◆ YOUR GOAL:
Where a line in the records below includes "assign", pull that line out.

◆ DATA SHOWN:
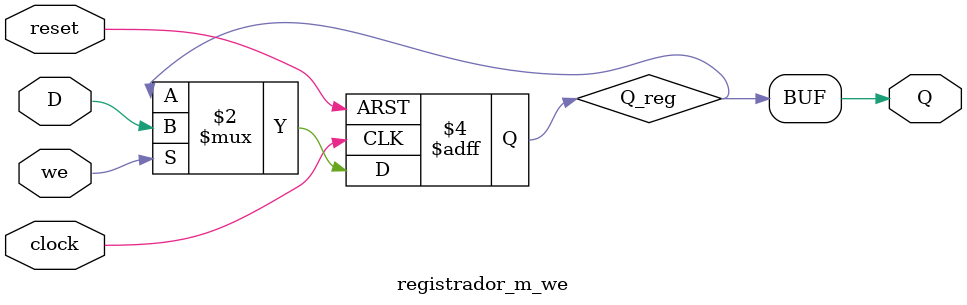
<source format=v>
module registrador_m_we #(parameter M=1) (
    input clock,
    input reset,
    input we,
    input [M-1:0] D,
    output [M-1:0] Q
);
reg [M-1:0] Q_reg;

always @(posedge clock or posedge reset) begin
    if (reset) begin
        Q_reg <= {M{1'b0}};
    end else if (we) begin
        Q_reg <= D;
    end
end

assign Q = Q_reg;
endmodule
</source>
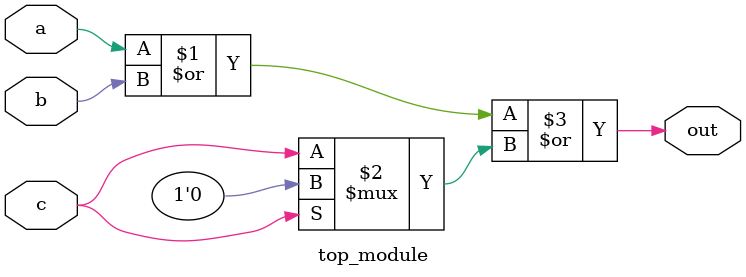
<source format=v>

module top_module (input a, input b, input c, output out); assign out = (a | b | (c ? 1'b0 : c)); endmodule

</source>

◆ ANSWER TO THIS EXERCISE:
assign Q = Q_reg;
module top_module (input a, input b, input c, output out); assign out = (a | b | (c ? 1'b0 : c)); endmodule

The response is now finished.